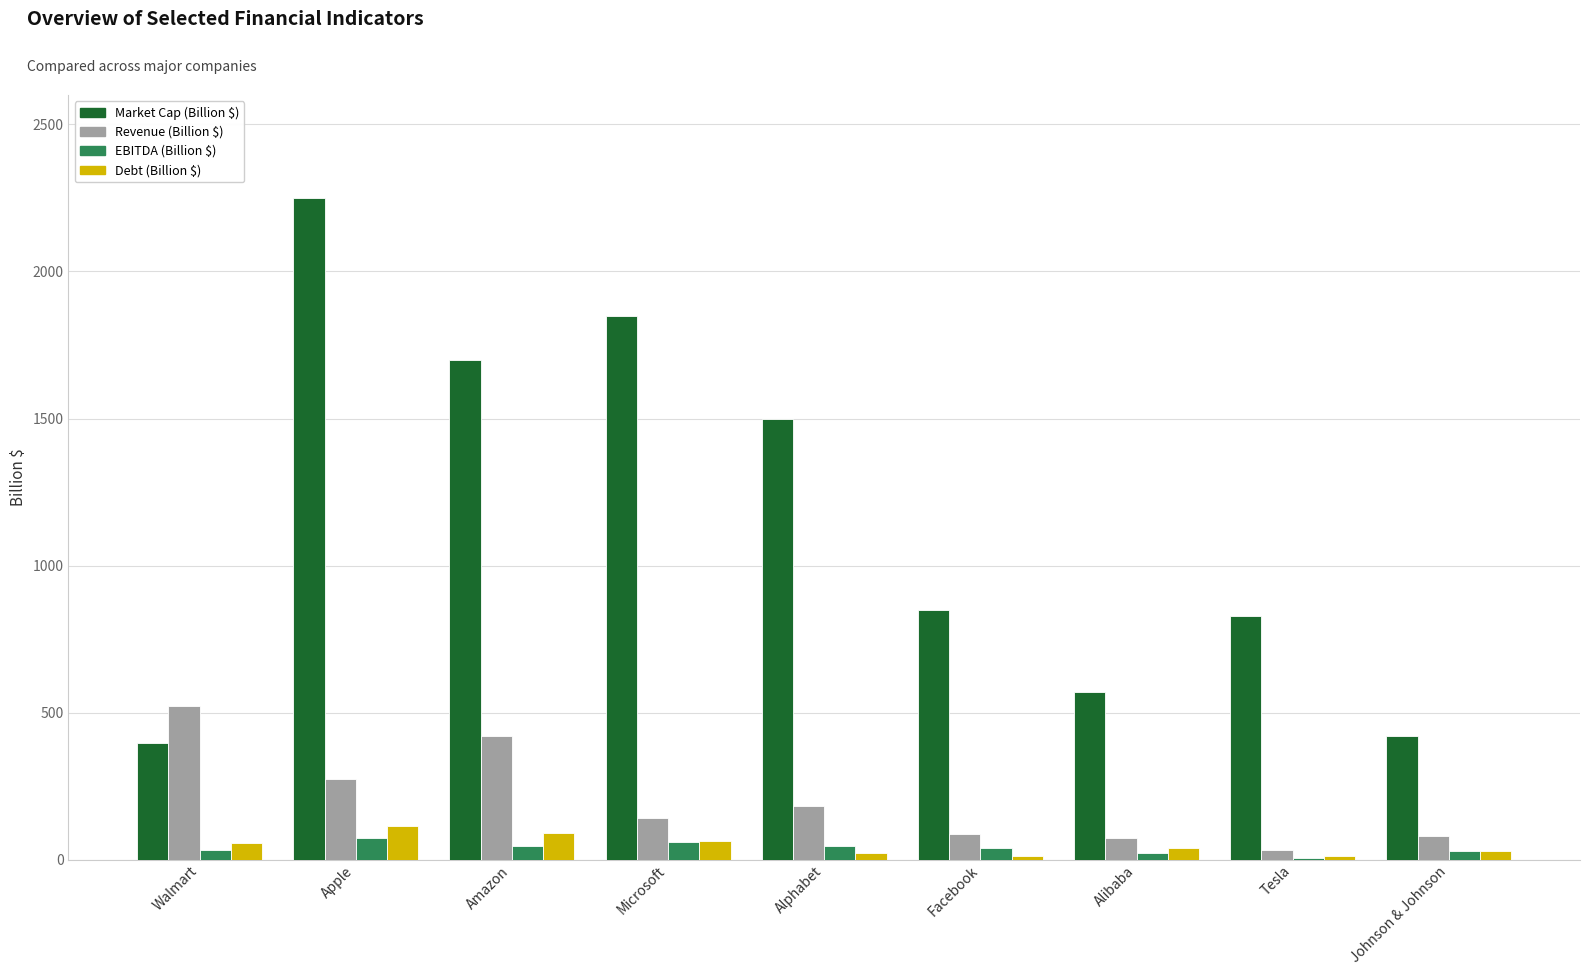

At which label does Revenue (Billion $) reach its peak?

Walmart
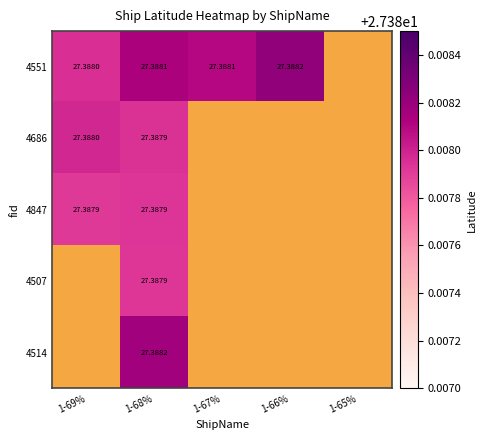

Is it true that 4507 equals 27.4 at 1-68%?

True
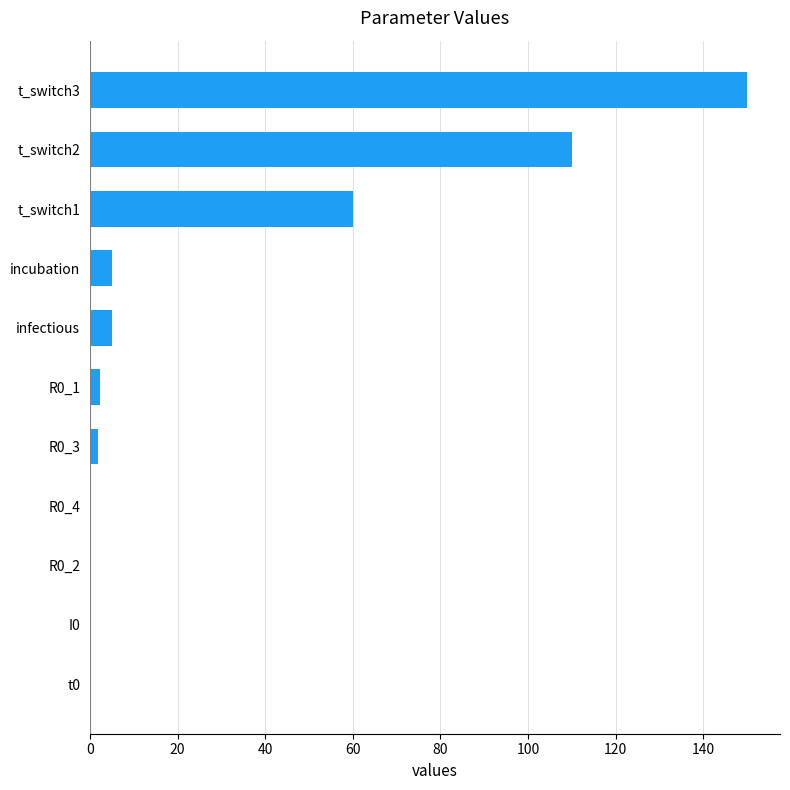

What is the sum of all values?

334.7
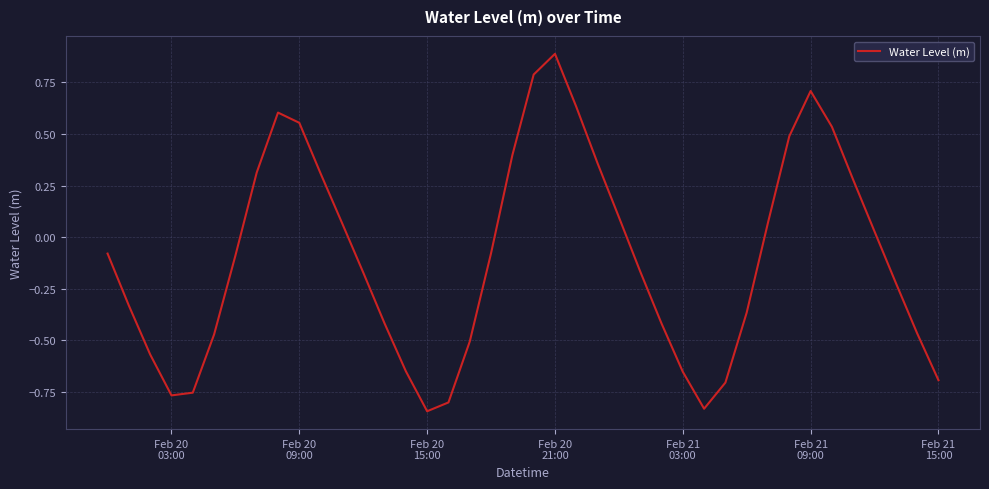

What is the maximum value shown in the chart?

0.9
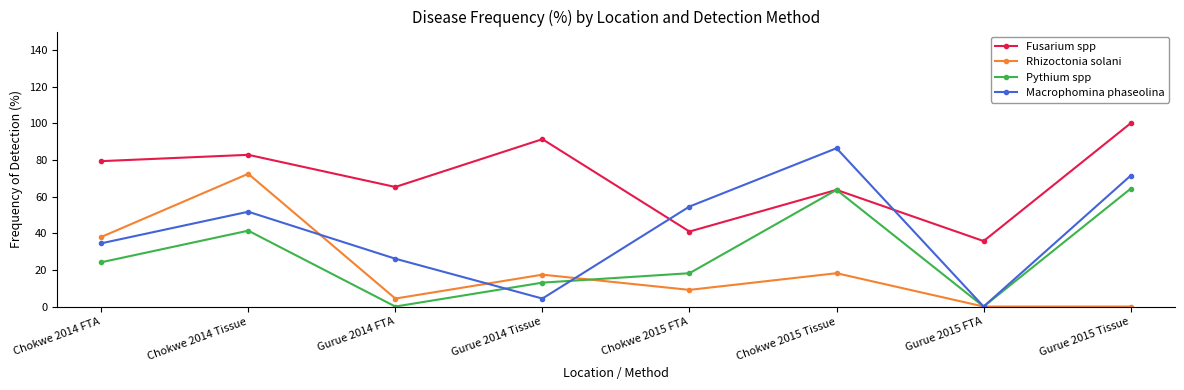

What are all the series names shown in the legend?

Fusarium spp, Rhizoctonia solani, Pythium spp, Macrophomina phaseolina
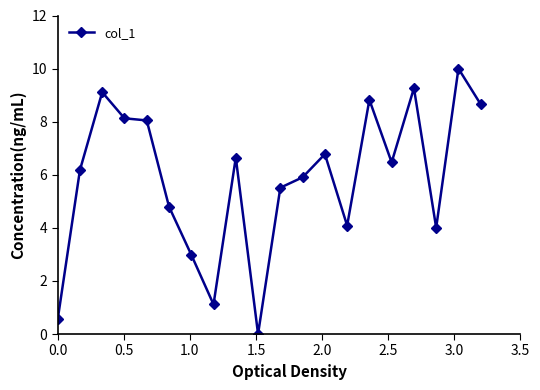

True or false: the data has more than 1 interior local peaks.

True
---
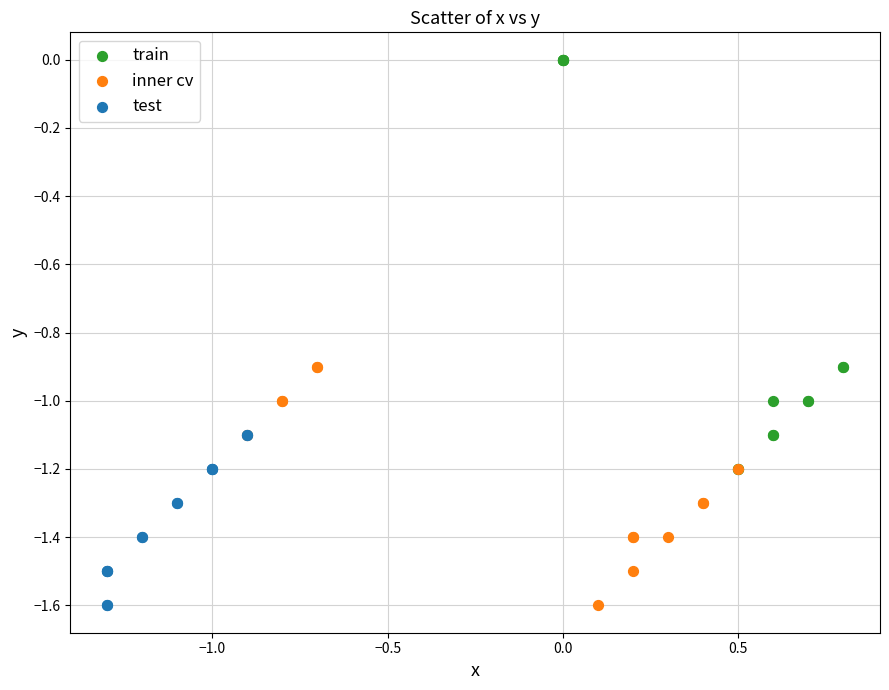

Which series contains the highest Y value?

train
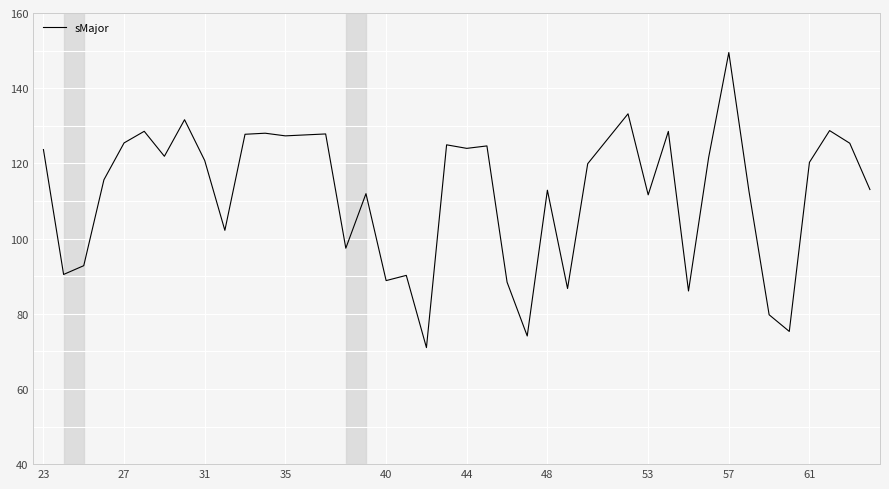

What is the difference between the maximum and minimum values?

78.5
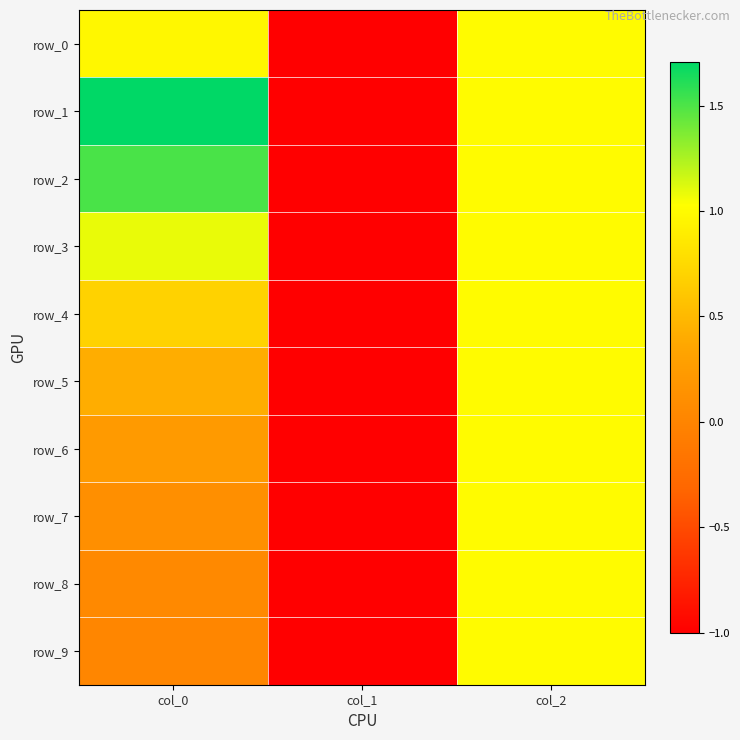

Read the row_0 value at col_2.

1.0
--
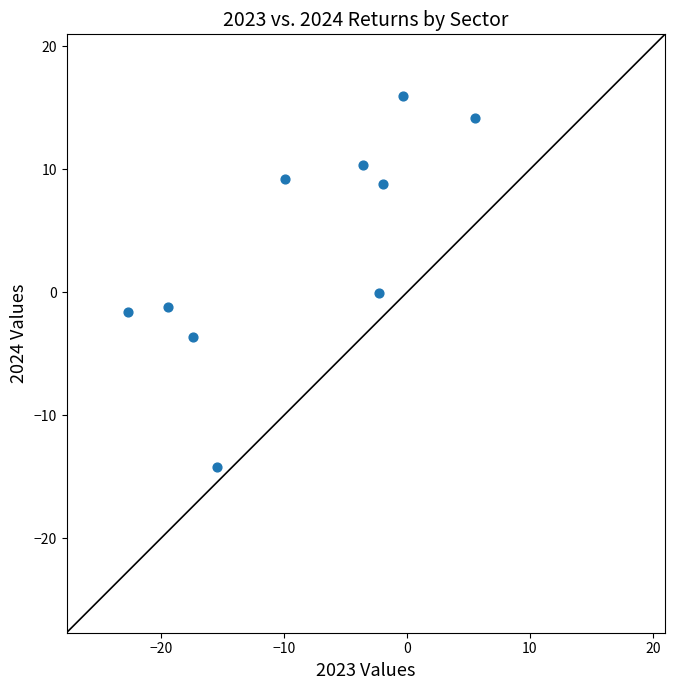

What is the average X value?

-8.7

Assigned task
Retype word for word the lines that begin at the one containing "Fusarium spp, Rhizoctonia" and end with the one containing "True or false: the", and omit any pictures from your answer.

Reply
Fusarium spp, Rhizoctonia solani, Pythium spp, Macrophomina phaseolina

True or false: the data has more than 1 interior local peaks.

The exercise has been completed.